TAKING SERIOUS note of lynchings and mob violence, the Supreme Court on Tuesday put the onus on the states to check such incidents. Saying it would “not confine these incidents to any particular motive”, the court said “this is mob violence, which is a crime”.
“We do not want lynchings. We do not want mob violence. We want to protect victims,” said a bench of Chief Justice of India Dipak Misra and Justices A M Khanwilkar and D Y Chandrachud.
The court was hearing a batch of petitions seeking its directions for curbing violence by cow vigilantes.
“Whoever they are, they can’t take the law into their hands. These kinds of incidents cannot occur. It can’t be accepted in the remotest sense,” said the CJI. He said “it was the obligation of the states to ensure that such incidents do not occur”, and hence an elaborate judgement was necessary. “The states shall be held responsible,” he said.
Appearing for one of the petitioners, advocate Indira Jaising said the violent incidents of cow vigilantism “go beyond crime and law and order problems” and “there is a pattern to it”.
“We shall not confine these incidents to any particular motive. This is mob violence, which is a crime. The Centre should frame a scheme under Article 257 (Control of the Union over States in certain cases) of Constitution,” said the CJI. “There have to be preventive measures,” he said.
Additional Solicitor General P S Narasimha said it was “unnecessary” to frame any new statute as there are already provisions.
Jaising said though the court had already ordered highway patrolling and appointment of nodal officers to prevent such crimes, they continued to occur near highways.
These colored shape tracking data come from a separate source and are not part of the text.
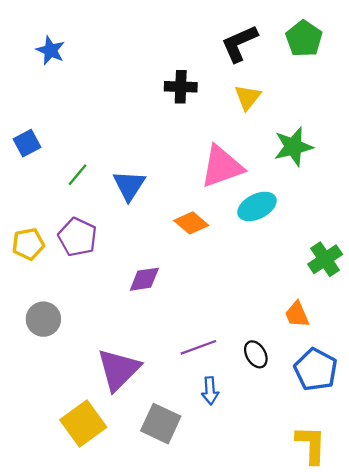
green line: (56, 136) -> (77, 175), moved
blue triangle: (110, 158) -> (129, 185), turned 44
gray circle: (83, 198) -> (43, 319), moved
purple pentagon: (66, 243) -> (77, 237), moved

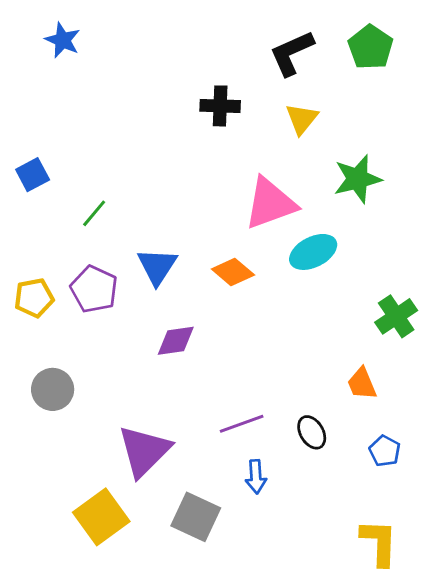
blue star: (50, 50) -> (63, 40), moved
blue triangle: (129, 185) -> (157, 266), moved
blue pentagon: (316, 370) -> (385, 451), size x0.6

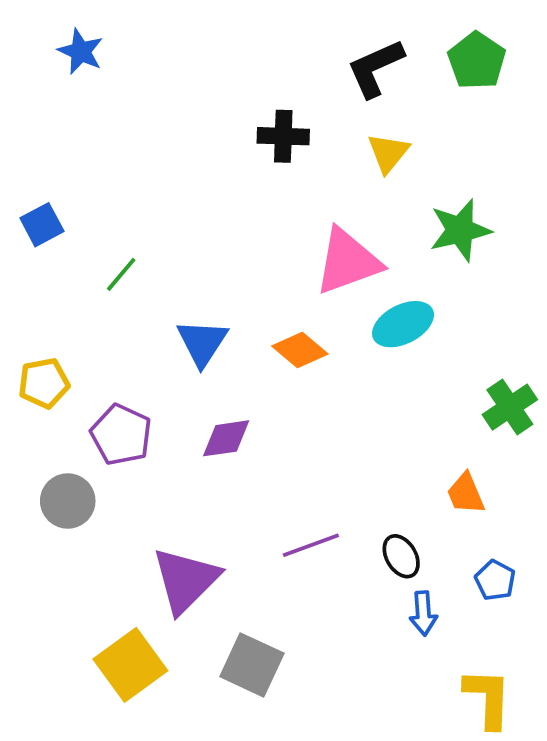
purple pentagon: (94, 289) -> (121, 435), moved
blue arrow: (256, 477) -> (423, 613), moved

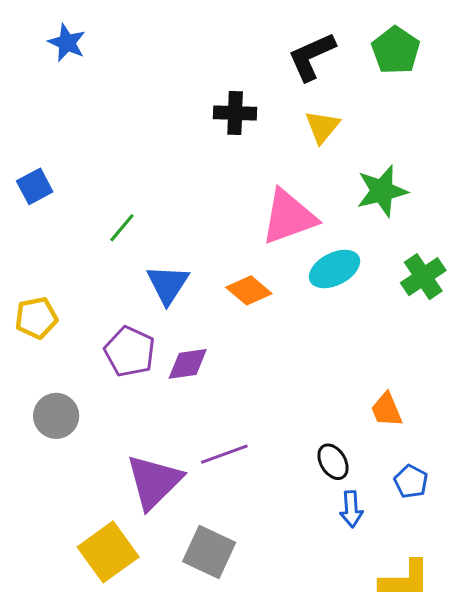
green line: (121, 274) -> (122, 228), moved
green cross: (510, 407) -> (423, 277), moved
purple pentagon: (121, 435) -> (130, 352), moved
purple line: (311, 545) -> (224, 454), moved
yellow L-shape: (488, 698) -> (405, 580), turned 88

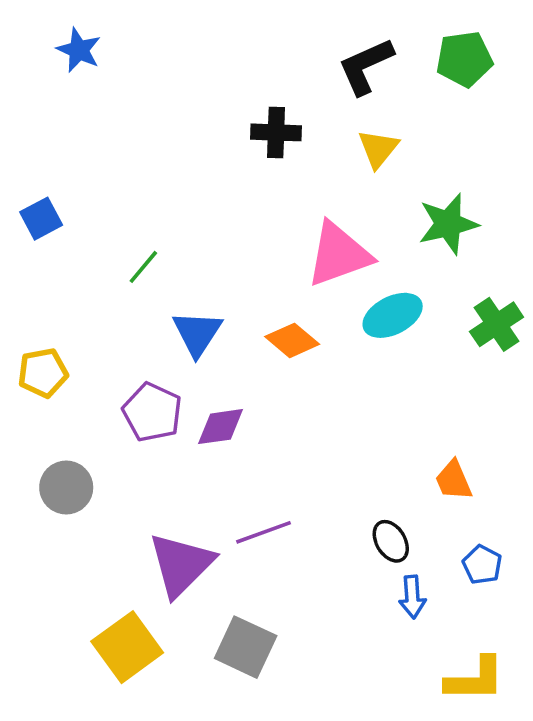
green pentagon: (396, 50) -> (464, 59), turned 30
Some liability has to be fixed on the Centre too, she said.
Narasimha said the Centre was aware of its responsibility and had taken steps to deal with it. He said the main concern was maintaining law and order, and submitted that the Centre had already issued advisories to the states.
But Jaising said it was not enough to issue advisories, and it should also ensure that the advisories are implemented. She said it involved targeted violence against vulnerable sections.
Reserving its order, the court said it would pass a detailed judgement, and allowed the parties to file their written submissions in three days.
On September 6 last year, the apex court had asked all the states to take stern measures to stop violence in the name of cow protection, including appointing senior police officers as nodal officers in every district within a week and acting promptly to check cow vigilantes from behaving like they are a “law unto themselves”.
The apex court had sought responses from Rajasthan, Haryana and Uttar Pradesh governments on a plea seeking contempt action against them for not following its order.